Os pneus Hankook são para todos os climas, sem mudanças durante as corridas.
Os pilotos podem usar um máximo de quatro pneus dianteiros e quatro traseiros em cada evento. Para as etapas duplas, as equipes têm três jogos de pneus à disposição.
Todas as equipes utilizam o mesmo chassi, construído pela Spark Racing Technology, enquanto a Williams Advanced Engineering fornece as baterias.
Os carros da Fórmula E são totalmente elétricos e a geração atual utiliza um trem de força separado para as rodas dianteiras e traseiras. As baterias são projetadas para durar uma corrida completa de cerca de 45 minutos, e os pilotos podem regular a quantidade de potência que utilizam para poderem fornecer a máxima energia quando necessário, garantindo ao mesmo tempo que chegam ao final.

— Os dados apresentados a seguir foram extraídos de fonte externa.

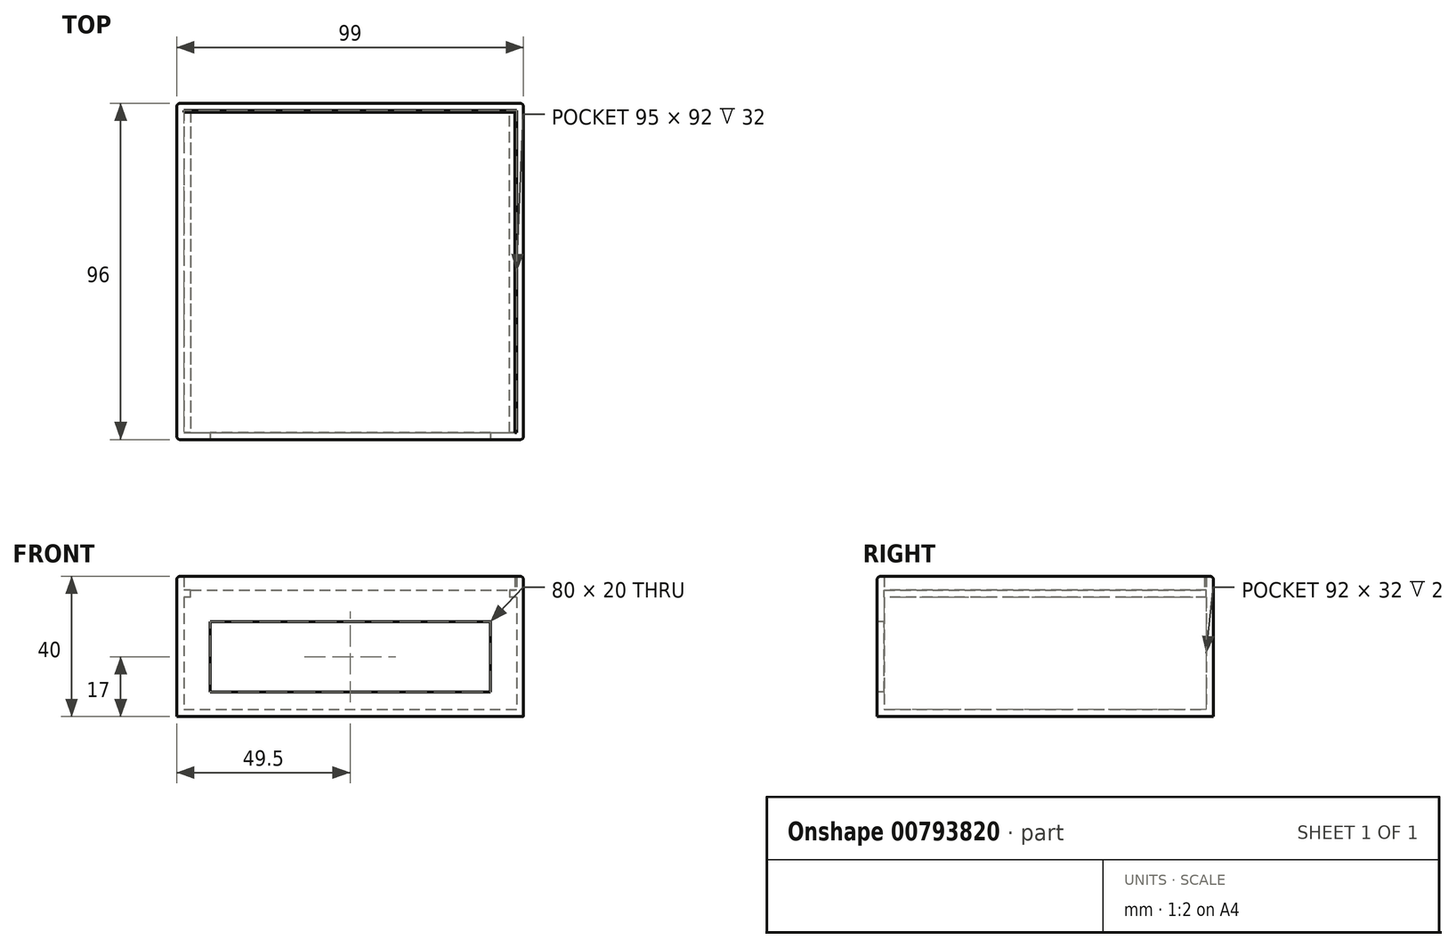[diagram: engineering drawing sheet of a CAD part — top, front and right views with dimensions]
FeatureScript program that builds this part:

Uma corrida perfeitamente gerenciada fará com que o carro esgote sua última energia utilizável logo após cruzar a linha de chegada. Essa energia é regenerada durante a corrida quando o piloto freia, de forma semelhante a como um dínamo alimenta a luz de uma bicicleta.
As baterias são recarregadas após cada corrida e devem durar toda a temporada. Elas só podem ser substituídas se estiverem danificadas.
O carro de primeira geração não tinha uma bateria capaz de durar toda a corrida, então os pilotos tinham que parar nos boxes para trocar de carro no meio da corrida. Isso acabou quando o carro de segunda geração foi introduzido para a temporada 2018/19, com a capacidade da bateria aumentada de 28 kWh para 52 kWh.
A Fórmula E foi concebida em 2011 por Jean Todt, ex-diretor da equipe Ferrari e presidente da FIA, órgão regulador do automobilismo mundial. A ideia era criar um campeonato em que carros elétricos monopostos competissem em circuitos urbanos das principais cidades do mundo.
A temporada inaugural de 11 corridas começou em Pequim em setembro de 2014 e Nelson Piquet Jr. conquistou o título por apenas um ponto à frente de Sebastien Buemi, com os também ex-pilotos de F1 Lucas di Grassi e Jerome d'Ambrosio em terceiro e quarto lugar.
Jean-Eric Vergne, que conquistou o título em 2017/18 e 2018/19, é o único bicampeão, o que significa que houve dez vencedores diferentes do campeonato. A equipe francesa Renault e.dams conquistou os três primeiros títulos por equipes e é a mais bem-sucedida, à frente da DS Techeetah e da Mercedes, que conquistaram dois campeonatos cada.
O britânico Oliver Rowland venceu a última edição do mundial, em sua sétima temporada completa na categoria, pilotando pela equipe Nissan.